Written task: From the article on missing sex offenders, list every figure giving a number of people, each with what it counts.

Almost 700 of them have been on the run for more than a year, while police have not been able to trace some for more than a decade.

The disclosure raises serious questions about the effectiveness of the Sex Offenders' Register, which those convicted of sexual crimes are forced to sign.

Campaigners have urged the Government to overhaul the system, claiming it is "broken" and "out of control", leaving dangerous criminals free to abscond.

There are now more than 37,000 people on the register. Each is required to notify police if they change their address, while other are subjected to regular checks.

However, figures suggest that on September 1 last year, police had lost track of 843 offenders, compared to 356 on the same day in 2009.

Of those, 690 had been untraceable for more than 12 months - up from 260 two years before.

There were 356 registered sex offenders at large on the same day in 2009, according to figures released following a Freedom of Information request to the National Policing Improvement Agency.

Lynn Costello, of Mothers Against Murder and Aggression, said: "Nobody has really had a control of the sex offenders register since it was brought in.

"These people are offenders who want to move around and remain underground and undetected.

Supplied data:

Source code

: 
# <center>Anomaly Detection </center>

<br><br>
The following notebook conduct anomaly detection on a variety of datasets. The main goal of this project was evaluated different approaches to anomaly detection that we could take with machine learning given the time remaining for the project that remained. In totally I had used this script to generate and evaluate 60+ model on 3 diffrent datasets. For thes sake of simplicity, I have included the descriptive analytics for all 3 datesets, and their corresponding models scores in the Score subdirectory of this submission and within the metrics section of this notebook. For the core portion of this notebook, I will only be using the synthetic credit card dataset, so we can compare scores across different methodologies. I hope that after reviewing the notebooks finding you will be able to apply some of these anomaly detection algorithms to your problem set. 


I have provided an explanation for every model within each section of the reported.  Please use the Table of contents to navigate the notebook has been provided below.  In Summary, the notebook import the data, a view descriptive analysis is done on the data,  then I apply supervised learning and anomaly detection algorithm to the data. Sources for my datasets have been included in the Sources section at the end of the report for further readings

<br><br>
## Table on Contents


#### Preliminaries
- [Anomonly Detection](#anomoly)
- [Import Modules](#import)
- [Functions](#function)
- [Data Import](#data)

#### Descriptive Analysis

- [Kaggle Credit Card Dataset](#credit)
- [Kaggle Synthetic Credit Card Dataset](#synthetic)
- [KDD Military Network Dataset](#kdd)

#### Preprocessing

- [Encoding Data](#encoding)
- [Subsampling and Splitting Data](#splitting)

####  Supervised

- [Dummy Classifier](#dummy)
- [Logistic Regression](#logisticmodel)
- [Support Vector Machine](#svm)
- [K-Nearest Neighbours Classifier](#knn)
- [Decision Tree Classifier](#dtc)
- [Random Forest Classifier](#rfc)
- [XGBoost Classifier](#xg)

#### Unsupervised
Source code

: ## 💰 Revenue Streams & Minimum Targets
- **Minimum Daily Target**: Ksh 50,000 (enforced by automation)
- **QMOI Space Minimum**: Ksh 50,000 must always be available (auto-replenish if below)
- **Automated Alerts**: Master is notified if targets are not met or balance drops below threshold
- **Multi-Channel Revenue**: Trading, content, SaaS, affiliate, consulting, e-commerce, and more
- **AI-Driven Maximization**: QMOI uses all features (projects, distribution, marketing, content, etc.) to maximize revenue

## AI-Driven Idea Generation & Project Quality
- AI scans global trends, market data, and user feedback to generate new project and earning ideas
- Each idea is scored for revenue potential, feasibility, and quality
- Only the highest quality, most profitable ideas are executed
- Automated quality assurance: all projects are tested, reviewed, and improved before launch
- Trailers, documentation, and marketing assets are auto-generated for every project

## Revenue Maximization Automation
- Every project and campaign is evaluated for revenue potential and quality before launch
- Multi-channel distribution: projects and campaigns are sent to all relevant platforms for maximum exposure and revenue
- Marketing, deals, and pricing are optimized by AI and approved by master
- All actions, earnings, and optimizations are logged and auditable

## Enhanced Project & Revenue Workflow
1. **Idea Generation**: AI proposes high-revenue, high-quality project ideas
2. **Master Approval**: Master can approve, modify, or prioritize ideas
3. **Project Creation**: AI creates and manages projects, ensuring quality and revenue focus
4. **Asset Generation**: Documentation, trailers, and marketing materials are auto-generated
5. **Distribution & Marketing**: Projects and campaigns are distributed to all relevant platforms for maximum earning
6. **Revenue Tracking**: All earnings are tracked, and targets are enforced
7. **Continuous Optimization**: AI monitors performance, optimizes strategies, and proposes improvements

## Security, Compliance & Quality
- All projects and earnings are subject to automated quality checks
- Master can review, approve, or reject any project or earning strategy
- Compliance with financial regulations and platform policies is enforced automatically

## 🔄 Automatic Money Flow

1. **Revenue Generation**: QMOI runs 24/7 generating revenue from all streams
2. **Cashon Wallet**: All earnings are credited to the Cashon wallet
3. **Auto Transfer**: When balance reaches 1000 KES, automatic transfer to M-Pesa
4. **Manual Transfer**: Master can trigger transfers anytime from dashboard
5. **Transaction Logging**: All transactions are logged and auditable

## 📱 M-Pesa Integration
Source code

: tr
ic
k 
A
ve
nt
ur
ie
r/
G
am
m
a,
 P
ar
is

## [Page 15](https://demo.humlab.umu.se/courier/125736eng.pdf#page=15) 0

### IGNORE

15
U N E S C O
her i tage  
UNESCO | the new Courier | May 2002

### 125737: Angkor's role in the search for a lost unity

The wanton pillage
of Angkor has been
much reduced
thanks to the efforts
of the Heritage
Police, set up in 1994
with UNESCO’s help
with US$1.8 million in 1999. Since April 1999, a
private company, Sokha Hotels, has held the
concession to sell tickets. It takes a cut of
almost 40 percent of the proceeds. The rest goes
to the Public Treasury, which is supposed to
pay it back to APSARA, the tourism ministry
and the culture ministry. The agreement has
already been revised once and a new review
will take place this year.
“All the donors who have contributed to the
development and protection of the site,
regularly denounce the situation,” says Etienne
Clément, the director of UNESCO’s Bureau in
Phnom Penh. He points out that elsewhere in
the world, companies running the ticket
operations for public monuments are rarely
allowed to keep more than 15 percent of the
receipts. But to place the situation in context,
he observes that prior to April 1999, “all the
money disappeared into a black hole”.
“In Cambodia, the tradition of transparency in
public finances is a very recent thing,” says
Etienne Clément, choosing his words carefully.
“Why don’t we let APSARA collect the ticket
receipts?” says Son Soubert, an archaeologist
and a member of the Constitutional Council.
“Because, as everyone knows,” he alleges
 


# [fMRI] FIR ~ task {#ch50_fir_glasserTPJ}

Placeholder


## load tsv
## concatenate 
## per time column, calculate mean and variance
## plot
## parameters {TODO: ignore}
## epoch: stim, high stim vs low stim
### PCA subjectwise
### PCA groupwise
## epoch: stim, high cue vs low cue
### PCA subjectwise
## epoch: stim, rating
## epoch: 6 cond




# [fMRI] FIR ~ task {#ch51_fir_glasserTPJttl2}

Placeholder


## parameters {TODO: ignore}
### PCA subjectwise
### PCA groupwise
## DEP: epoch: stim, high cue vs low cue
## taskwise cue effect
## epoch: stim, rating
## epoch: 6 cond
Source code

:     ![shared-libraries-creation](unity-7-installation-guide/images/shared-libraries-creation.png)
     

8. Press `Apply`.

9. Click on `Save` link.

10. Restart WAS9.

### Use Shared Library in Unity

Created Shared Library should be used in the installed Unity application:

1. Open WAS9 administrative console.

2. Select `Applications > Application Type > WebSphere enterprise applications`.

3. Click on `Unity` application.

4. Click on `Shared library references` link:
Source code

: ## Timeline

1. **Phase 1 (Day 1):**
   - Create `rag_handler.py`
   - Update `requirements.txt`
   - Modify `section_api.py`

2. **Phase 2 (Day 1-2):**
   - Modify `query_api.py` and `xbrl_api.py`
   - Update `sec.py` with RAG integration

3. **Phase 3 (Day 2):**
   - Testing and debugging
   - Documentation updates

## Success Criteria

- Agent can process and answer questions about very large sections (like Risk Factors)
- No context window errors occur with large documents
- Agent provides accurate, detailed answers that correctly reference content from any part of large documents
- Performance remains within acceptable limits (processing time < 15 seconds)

Result for this exercise:
- Almost 700: on the run for more than a year
- More than 37,000: people now on the register
- 843: offenders police had lost track of on September 1 last year
- 356: offenders police had lost track of (registered sex offenders at large) on the same day in 2009
- 690: offenders untraceable for more than 12 months
- 260: offenders untraceable for more than 12 months two years before